The Foundation for Polish Science will allocate PLN 30 million to support the QOT centre. The aim of the winning project is to conduct excellent scientific research with high application and commercial potential. The project will involve students and doctoral candidates, including those from the Faculty of Physics at the University of Warsaw and the Doctoral School of Exact and Natural Sciences. Activities within the framework of the agenda will broadly contribute to increasing the prestige and recognition and internationalisation of scientific research in quantum physics conducted at the University of Warsaw. The foreign partners of the QOT centre taking part in the project are Oxford University and Eindhoven University of Technology. These universities will support QOT in the development of scientific excellence and commercialisation processes. The implementation of the research agenda will be overseen by an International Scientific Committee composed, among others, of representatives from these institutions.


Teams involved

The applicants also include Prof.

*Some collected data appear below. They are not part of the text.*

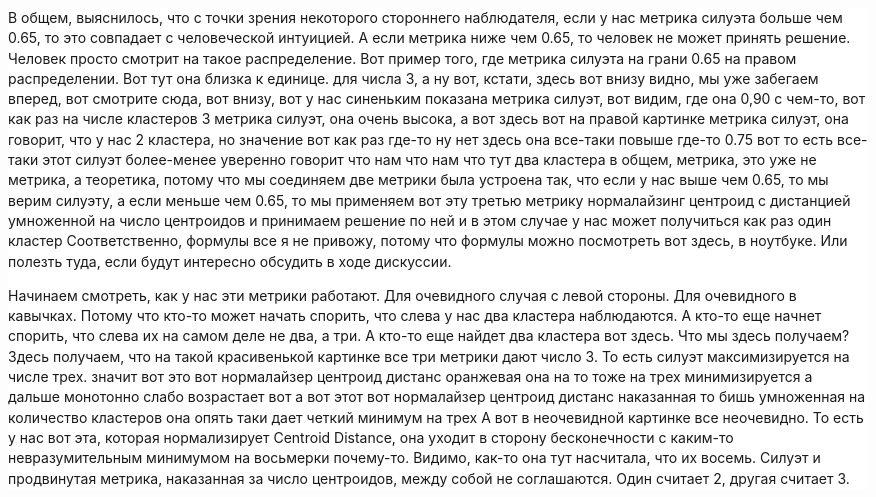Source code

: В общем, выяснилось, что с точки зрения некоторого стороннего наблюдателя, если у нас метрика силуэта больше чем 0.65, то это совпадает с человеческой интуицией. А если метрика ниже чем 0.65, то человек не может принять решение. Человек просто смотрит на такое распределение. Вот пример того, где метрика силуэта на грани 0.65 на правом распределении. Вот тут она близка к единице. для числа 3, а ну вот, кстати, здесь вот внизу видно, мы уже забегаем вперед, вот смотрите сюда, вот внизу, вот у нас синеньким показана метрика силуэт, вот видим, где она 0,90 с чем-то, вот как раз на числе кластеров 3 метрика силуэт, она очень высока, а вот здесь вот на правой картинке метрика силуэт, она говорит, что у нас 2 кластера, но значение вот как раз где-то ну нет здесь она все-таки повыше где-то 0.75 вот то есть все-таки этот силуэт более-менее уверенно говорит что нам что нам что тут два кластера в общем, метрика, это уже не метрика, а теоретика, потому что мы соединяем две метрики была устроена так, что если у нас выше чем 0.65, то мы верим силуэту, а если меньше чем 0.65, то мы применяем вот эту третью метрику нормалайзинг центроид с дистанцией умноженной на число центроидов и принимаем решение по ней и в этом случае у нас может получиться как раз один кластер Соответственно, формулы все я не привожу, потому что формулы можно посмотреть вот здесь, в ноутбуке. Или полезть туда, если будут интересно обсудить в ходе дискуссии. 

Начинаем смотреть, как у нас эти метрики работают. Для очевидного случая с левой стороны. Для очевидного в кавычках. Потому что кто-то может начать спорить, что слева у нас два кластера наблюдаются. А кто-то еще начнет спорить, что слева их на самом деле не два, а три. А кто-то еще найдет два кластера вот здесь. Что мы здесь получаем? Здесь получаем, что на такой красивенькой картинке все три метрики дают число 3. То есть силуэт максимизируется на числе трех. значит вот это вот нормалайзер центроид дистанс оранжевая она на то тоже на трех минимизируется а дальше монотонно слабо возрастает вот а вот этот вот нормалайзер центроид дистанс наказанная то бишь умноженная на количество кластеров она опять таки дает четкий минимум на трех А вот в неочевидной картинке все неочевидно. То есть у нас вот эта, которая нормализирует Centroid Distance, она уходит в сторону бесконечности с каким-то невразумительным минимумом на восьмерки почему-то. Видимо, как-то она тут насчитала, что их восемь. Силуэт и продвинутая метрика, наказанная за число центроидов, между собой не соглашаются. Один считает 2, другая считает 3. 
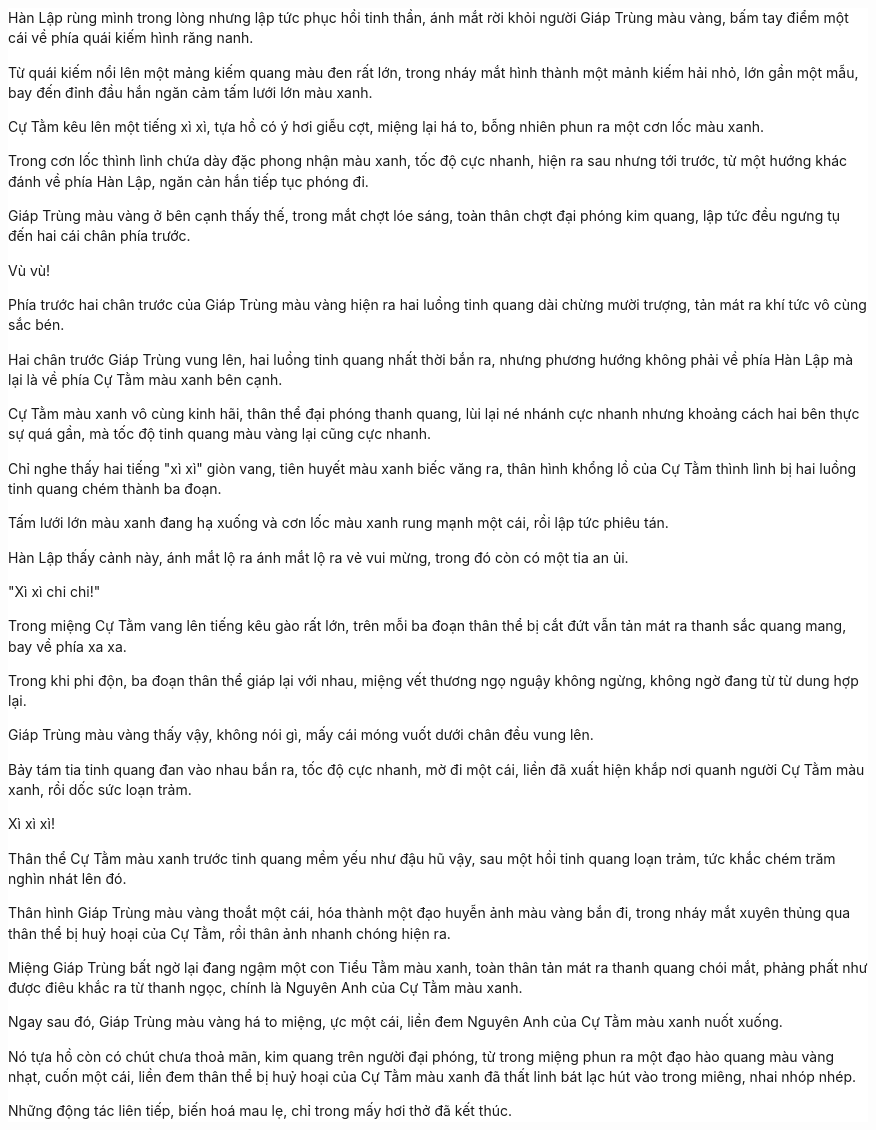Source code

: Hàn Lập rùng mình trong lòng nhưng lập tức phục hồi tinh thần, ánh mắt rời khỏi người Giáp Trùng màu vàng, bấm tay điểm một cái về phía quái kiếm hình răng nanh.

Từ quái kiếm nổi lên một mảng kiếm quang màu đen rất lớn, trong nháy mắt hình thành một mảnh kiếm hải nhỏ, lớn gần một mẫu, bay đến đỉnh đầu hắn ngăn cảm tấm lưới lớn màu xanh.

Cự Tằm kêu lên một tiếng xì xì, tựa hồ có ý hơi giễu cợt, miệng lại há to, bỗng nhiên phun ra một cơn lốc màu xanh.

Trong cơn lốc thình lình chứa dày đặc phong nhận màu xanh, tốc độ cực nhanh, hiện ra sau nhưng tới trước, từ một hướng khác đánh về phía Hàn Lập, ngăn cản hắn tiếp tục phóng đi.

Giáp Trùng màu vàng ở bên cạnh thấy thế, trong mắt chợt lóe sáng, toàn thân chợt đại phóng kim quang, lập tức đều ngưng tụ đến hai cái chân phía trước.

Vù vù!

Phía trước hai chân trước của Giáp Trùng màu vàng hiện ra hai luồng tinh quang dài chừng mười trượng, tản mát ra khí tức vô cùng sắc bén.

Hai chân trước Giáp Trùng vung lên, hai luồng tinh quang nhất thời bắn ra, nhưng phương hướng không phải về phía Hàn Lập mà lại là về phía Cự Tằm màu xanh bên cạnh.

Cự Tằm màu xanh vô cùng kinh hãi, thân thể đại phóng thanh quang, lùi lại né nhánh cực nhanh nhưng khoảng cách hai bên thực sự quá gần, mà tốc độ tinh quang màu vàng lại cũng cực nhanh.

Chỉ nghe thấy hai tiếng "xì xì" giòn vang, tiên huyết màu xanh biếc văng ra, thân hình khổng lồ của Cự Tằm thình lình bị hai luồng tinh quang chém thành ba đoạn.

Tấm lưới lớn màu xanh đang hạ xuống và cơn lốc màu xanh rung mạnh một cái, rồi lập tức phiêu tán.

Hàn Lập thấy cảnh này, ánh mắt lộ ra ánh mắt lộ ra vẻ vui mừng, trong đó còn có một tia an ủi.

"Xì xì chi chi!"

Trong miệng Cự Tằm vang lên tiếng kêu gào rất lớn, trên mỗi ba đoạn thân thể bị cắt đứt vẫn tản mát ra thanh sắc quang mang, bay về phía xa xa.

Trong khi phi độn, ba đoạn thân thể giáp lại với nhau, miệng vết thương ngọ nguậy không ngừng, không ngờ đang từ từ dung hợp lại.

Giáp Trùng màu vàng thấy vậy, không nói gì, mấy cái móng vuốt dưới chân đều vung lên.

Bảy tám tia tinh quang đan vào nhau bắn ra, tốc độ cực nhanh, mờ đi một cái, liền đã xuất hiện khắp nơi quanh người Cự Tằm màu xanh, rồi dốc sức loạn trảm.

Xì xì xì!

Thân thể Cự Tằm màu xanh trước tinh quang mềm yếu như đậu hũ vậy, sau một hồi tinh quang loạn trảm, tức khắc chém trăm nghìn nhát lên đó.

Thân hình Giáp Trùng màu vàng thoắt một cái, hóa thành một đạo huyễn ảnh màu vàng bắn đi, trong nháy mắt xuyên thủng qua thân thể bị huỷ hoại của Cự Tằm, rồi thân ảnh nhanh chóng hiện ra.

Miệng Giáp Trùng bất ngờ lại đang ngậm một con Tiểu Tằm màu xanh, toàn thân tản mát ra thanh quang chói mắt, phảng phất như được điêu khắc ra từ thanh ngọc, chính là Nguyên Anh của Cự Tằm màu xanh.

Ngay sau đó, Giáp Trùng màu vàng há to miệng, ực một cái, liền đem Nguyên Anh của Cự Tằm màu xanh nuốt xuống.

Nó tựa hồ còn có chút chưa thoả mãn, kim quang trên người đại phóng, từ trong miệng phun ra một đạo hào quang màu vàng nhạt, cuốn một cái, liền đem thân thể bị huỷ hoại của Cự Tằm màu xanh đã thất linh bát lạc hút vào trong miêng, nhai nhóp nhép.

Những động tác liên tiếp, biến hoá mau lẹ, chỉ trong mấy hơi thở đã kết thúc.
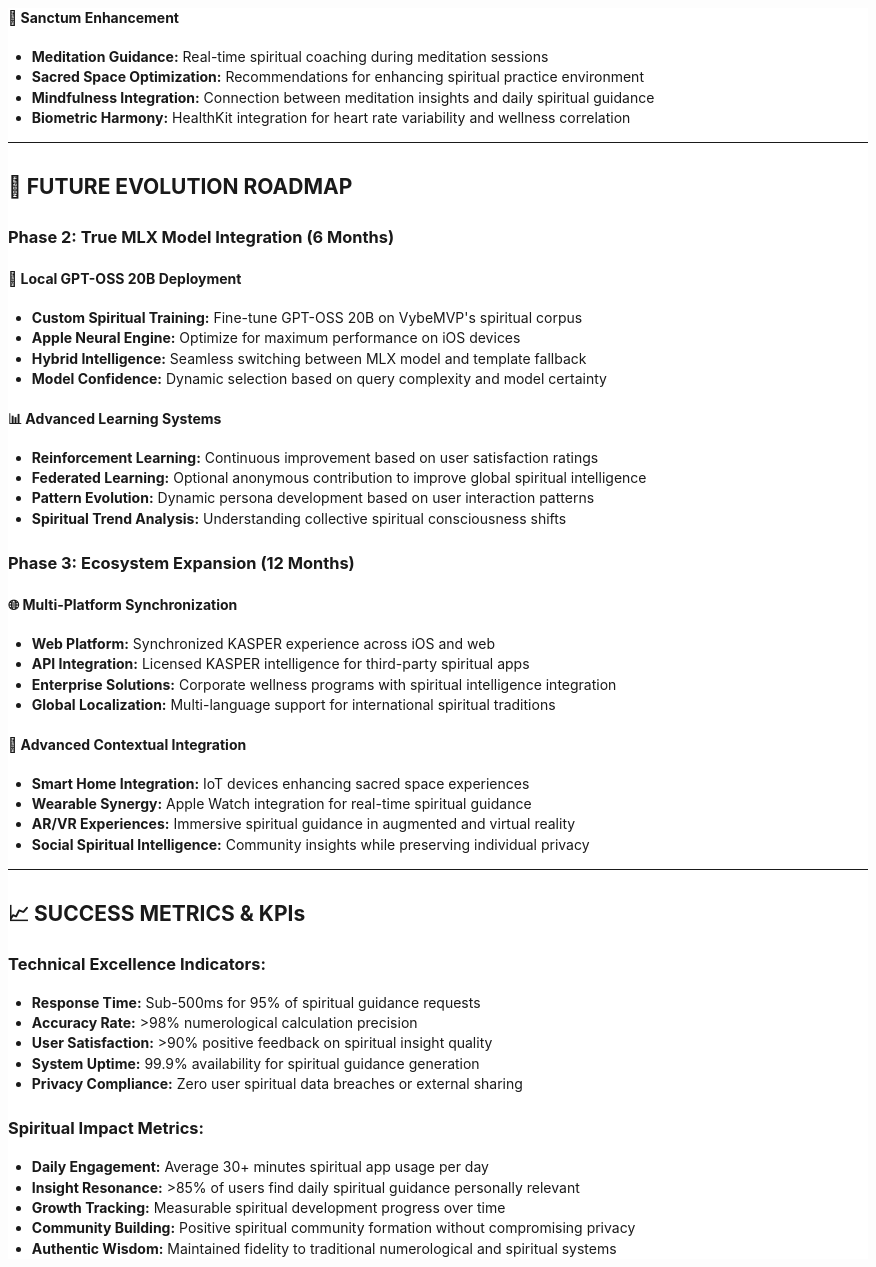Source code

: #### **🧘 Sanctum Enhancement**
- **Meditation Guidance:** Real-time spiritual coaching during meditation sessions
- **Sacred Space Optimization:** Recommendations for enhancing spiritual practice environment
- **Mindfulness Integration:** Connection between meditation insights and daily spiritual guidance
- **Biometric Harmony:** HealthKit integration for heart rate variability and wellness correlation

---

## 🚀 **FUTURE EVOLUTION ROADMAP**

### **Phase 2: True MLX Model Integration (6 Months)**

#### **🧠 Local GPT-OSS 20B Deployment**
- **Custom Spiritual Training:** Fine-tune GPT-OSS 20B on VybeMVP's spiritual corpus
- **Apple Neural Engine:** Optimize for maximum performance on iOS devices
- **Hybrid Intelligence:** Seamless switching between MLX model and template fallback
- **Model Confidence:** Dynamic selection based on query complexity and model certainty

#### **📊 Advanced Learning Systems**
- **Reinforcement Learning:** Continuous improvement based on user satisfaction ratings
- **Federated Learning:** Optional anonymous contribution to improve global spiritual intelligence
- **Pattern Evolution:** Dynamic persona development based on user interaction patterns
- **Spiritual Trend Analysis:** Understanding collective spiritual consciousness shifts

### **Phase 3: Ecosystem Expansion (12 Months)**

#### **🌐 Multi-Platform Synchronization**
- **Web Platform:** Synchronized KASPER experience across iOS and web
- **API Integration:** Licensed KASPER intelligence for third-party spiritual apps
- **Enterprise Solutions:** Corporate wellness programs with spiritual intelligence integration
- **Global Localization:** Multi-language support for international spiritual traditions

#### **🔗 Advanced Contextual Integration**
- **Smart Home Integration:** IoT devices enhancing sacred space experiences
- **Wearable Synergy:** Apple Watch integration for real-time spiritual guidance
- **AR/VR Experiences:** Immersive spiritual guidance in augmented and virtual reality
- **Social Spiritual Intelligence:** Community insights while preserving individual privacy

---

## 📈 **SUCCESS METRICS & KPIs**

### **Technical Excellence Indicators:**
- **Response Time:** Sub-500ms for 95% of spiritual guidance requests
- **Accuracy Rate:** >98% numerological calculation precision
- **User Satisfaction:** >90% positive feedback on spiritual insight quality
- **System Uptime:** 99.9% availability for spiritual guidance generation
- **Privacy Compliance:** Zero user spiritual data breaches or external sharing

### **Spiritual Impact Metrics:**
- **Daily Engagement:** Average 30+ minutes spiritual app usage per day
- **Insight Resonance:** >85% of users find daily spiritual guidance personally relevant
- **Growth Tracking:** Measurable spiritual development progress over time
- **Community Building:** Positive spiritual community formation without compromising privacy
- **Authentic Wisdom:** Maintained fidelity to traditional numerological and spiritual systems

Michał Parniak, group leader of the Quantum Optical Devices Laboratory and assistant professor in the Division of Optics at the Institute of Experimental Physics, Faculty of Physics, UW. His laboratory will deal with the implementation of quantum protocols based on Rydberg atoms. Relying on its own recent fundamental discoveries, the team will develop ultra-precise microwave sensors, applicable to next-generation communication networks, applied metrology, terahertz devices and interference- and attack-resistant radars. The second key technology will be a matrix of trapped Rydberg atoms, which is one of the leading new technologies for computing (quantum computing) and quantum simulation. The team plans to make a device available for commercial applications and scientific partners in the future, as a system entirely designed and built in Poland at the University of Warsaw.


Quantum sensors are also the subject of research by Dr Jan Kołodynski and his team, leader of the Quantum Information and Inference Laboratory. Dr Kołodynski’s team will develop unique software and models that will be applied to state-of-the-art quantum sensors based on atoms, diamonds and optomechanical systems, increasing their sensitivity and range of applications. Together with the experimental team, Dr Kołodynski will develop schemes for the operation of Rydberg sensors, as well as sensor networks that are extremely interesting conceptually and attractive from a practical point of view. The QOT Centre will provide a space for collaboration between programmers, theoreticians, engineers and experimental physicists. The interaction will create a link between the engineering world and the non-intuitive world of quantum mechanics.


In addition, the QOT centre will also have a team designing high-precision electronic devices specifically for quantum technologies. Unique engineering solutions will also be developed, based on, for example, patents developed from previous projects at QOT. This work will be crucial and necessary for the quantum systems under study to exhibit the expected properties. The group will be led by Prof. Wojciech Wasilewski from the Division of Optics at the Institute of Experimental Physics, Faculty of Physics, UW.